TASK STATEMENT:
Copy every one of the records below word for word, leaving the pictures out of your answer.

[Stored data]

--- START ---

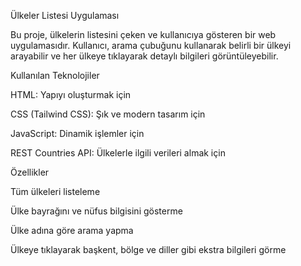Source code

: Ülkeler Listesi Uygulaması

Bu proje, ülkelerin listesini çeken ve kullanıcıya gösteren bir web uygulamasıdır. Kullanıcı, arama çubuğunu kullanarak belirli bir ülkeyi arayabilir ve her ülkeye tıklayarak detaylı bilgileri görüntüleyebilir.

Kullanılan Teknolojiler

HTML: Yapıyı oluşturmak için

CSS (Tailwind CSS): Şık ve modern tasarım için

JavaScript: Dinamik işlemler için

REST Countries API: Ülkelerle ilgili verileri almak için

Özellikler

Tüm ülkeleri listeleme

Ülke bayrağını ve nüfus bilgisini gösterme

Ülke adına göre arama yapma

Ülkeye tıklayarak başkent, bölge ve diller gibi ekstra bilgileri görme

--- END ---

FINAL ANSWER:
Source code

: Ülkeler Listesi Uygulaması

Bu proje, ülkelerin listesini çeken ve kullanıcıya gösteren bir web uygulamasıdır. Kullanıcı, arama çubuğunu kullanarak belirli bir ülkeyi arayabilir ve her ülkeye tıklayarak detaylı bilgileri görüntüleyebilir.

Kullanılan Teknolojiler

HTML: Yapıyı oluşturmak için

CSS (Tailwind CSS): Şık ve modern tasarım için

JavaScript: Dinamik işlemler için

REST Countries API: Ülkelerle ilgili verileri almak için

Özellikler

Tüm ülkeleri listeleme

Ülke bayrağını ve nüfus bilgisini gösterme

Ülke adına göre arama yapma

Ülkeye tıklayarak başkent, bölge ve diller gibi ekstra bilgileri görme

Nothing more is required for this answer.